• **Task details**
Rewrite the listing below as a numbered list, from the line with "Which series has" to the end of the listing, leaving out blank lines.

Exercise material: Begin

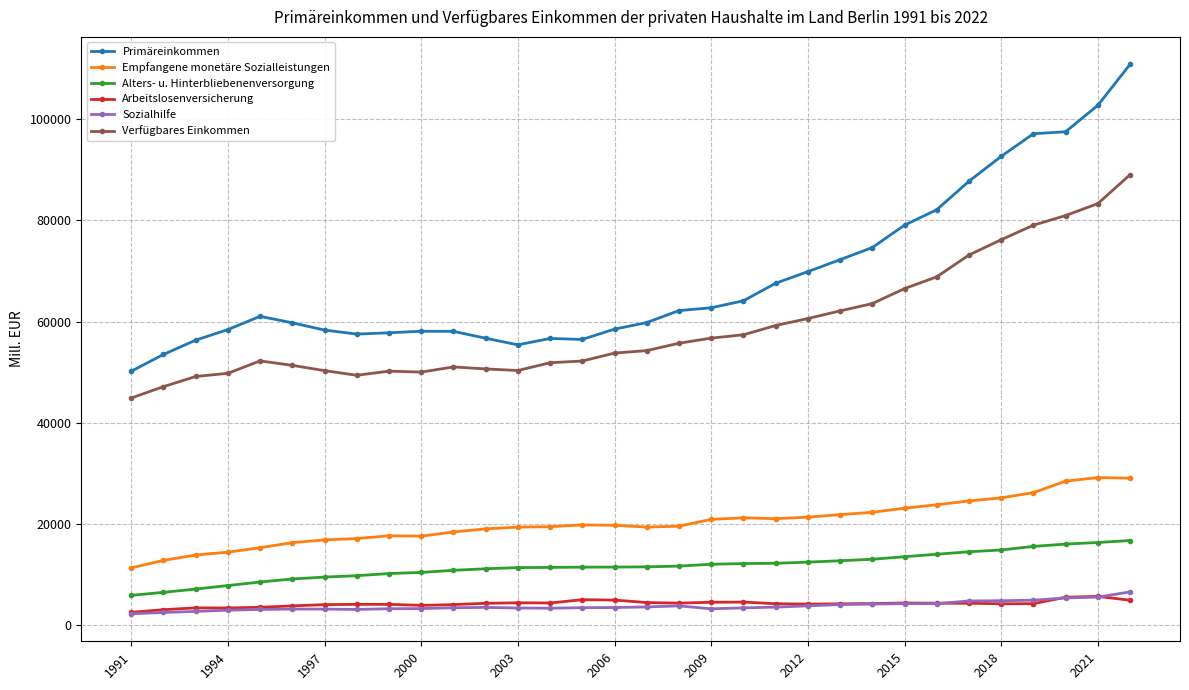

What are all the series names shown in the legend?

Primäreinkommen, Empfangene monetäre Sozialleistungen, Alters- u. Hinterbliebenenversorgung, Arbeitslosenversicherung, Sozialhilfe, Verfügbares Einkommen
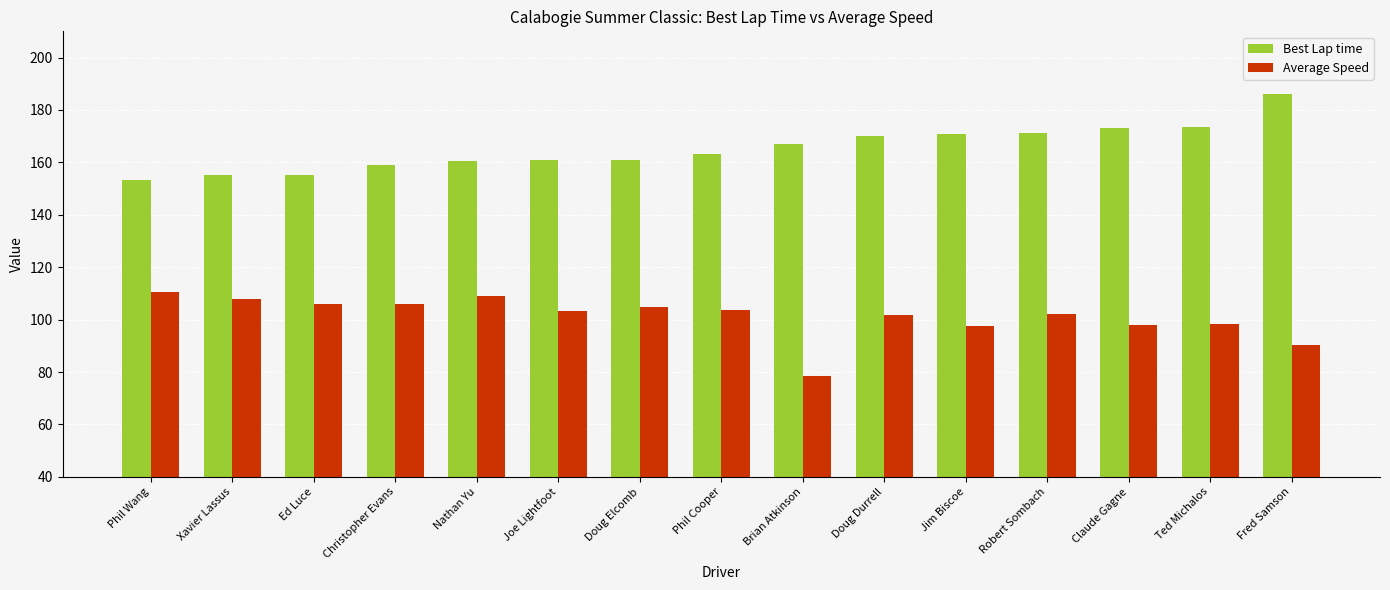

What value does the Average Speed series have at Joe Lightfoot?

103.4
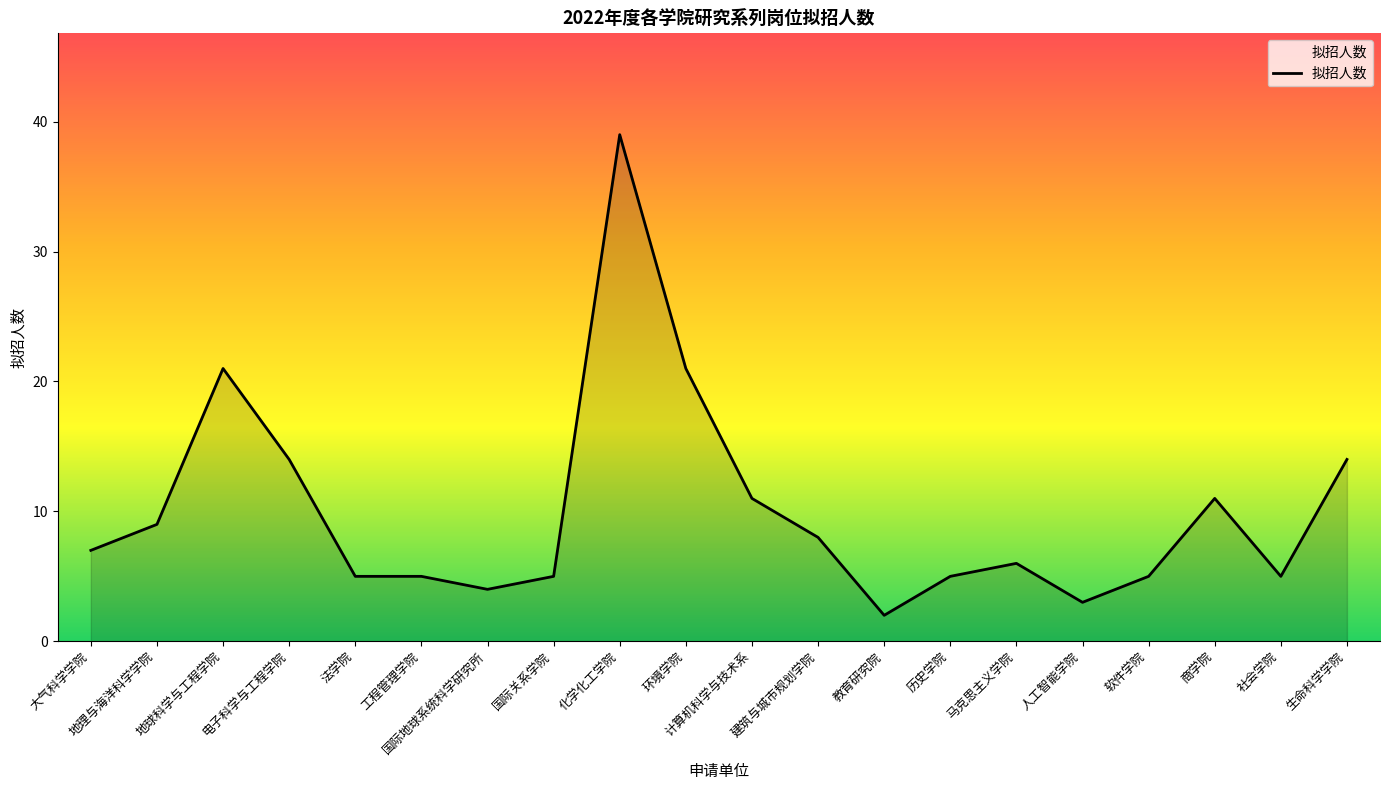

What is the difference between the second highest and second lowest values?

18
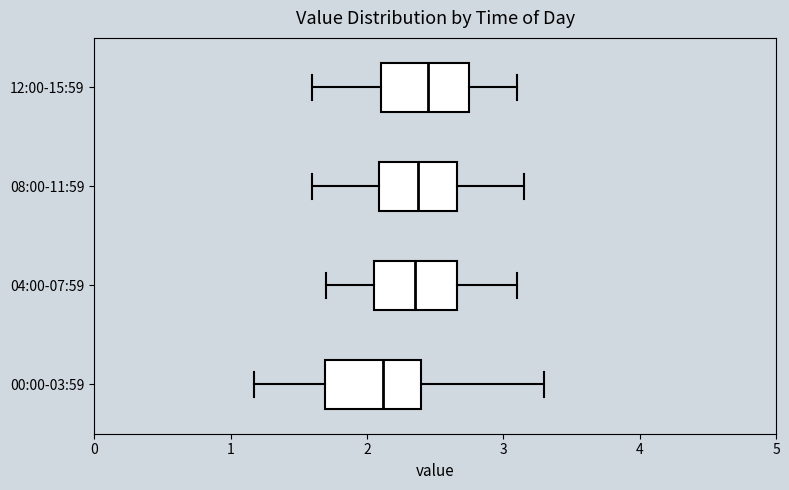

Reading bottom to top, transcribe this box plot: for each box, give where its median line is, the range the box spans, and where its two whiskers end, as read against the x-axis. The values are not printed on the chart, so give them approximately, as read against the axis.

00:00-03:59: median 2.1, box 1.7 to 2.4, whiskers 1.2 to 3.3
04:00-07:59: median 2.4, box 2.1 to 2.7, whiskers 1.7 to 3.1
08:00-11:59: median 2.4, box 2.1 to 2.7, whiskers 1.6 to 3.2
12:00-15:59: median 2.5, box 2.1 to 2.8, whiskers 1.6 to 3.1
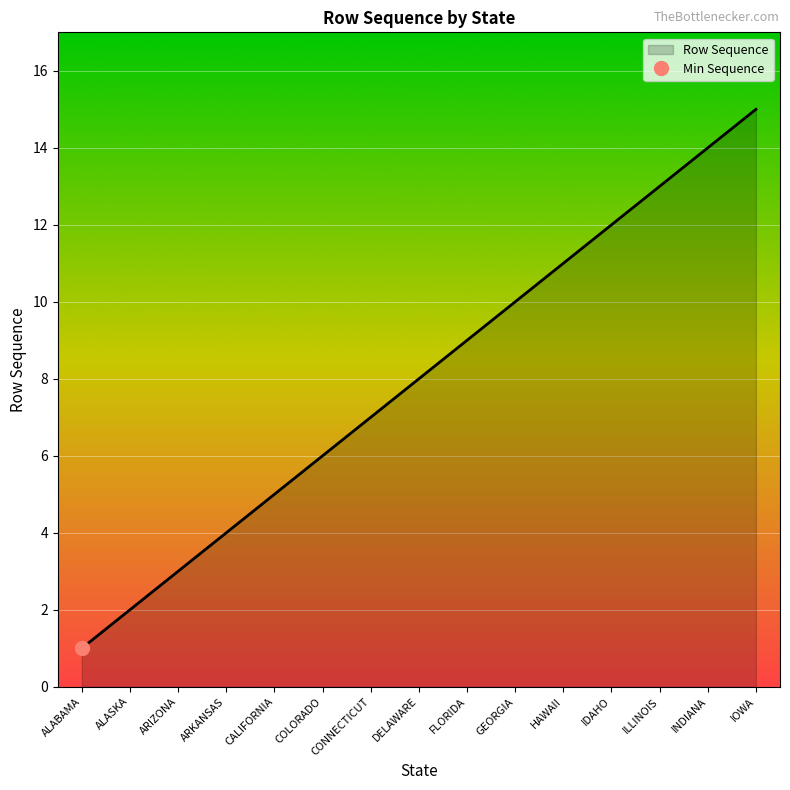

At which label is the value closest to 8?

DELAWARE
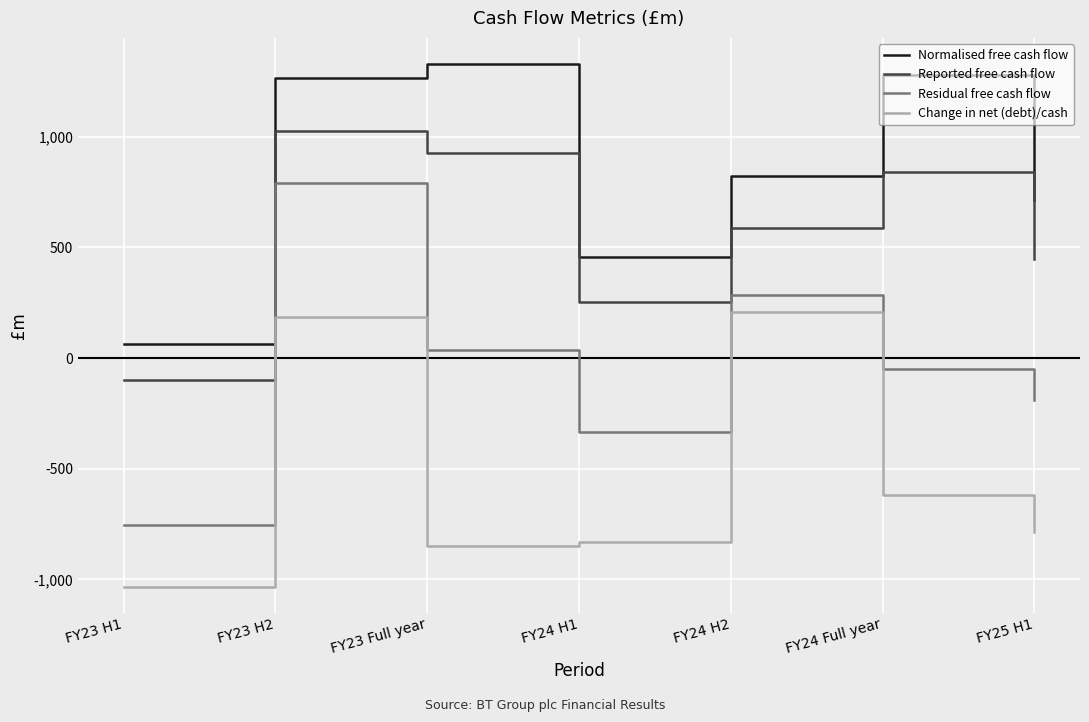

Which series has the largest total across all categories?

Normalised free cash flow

Exercise material: End

• **Solution for this problem**
1. Which series has the largest total across all categories?
2. Normalised free cash flow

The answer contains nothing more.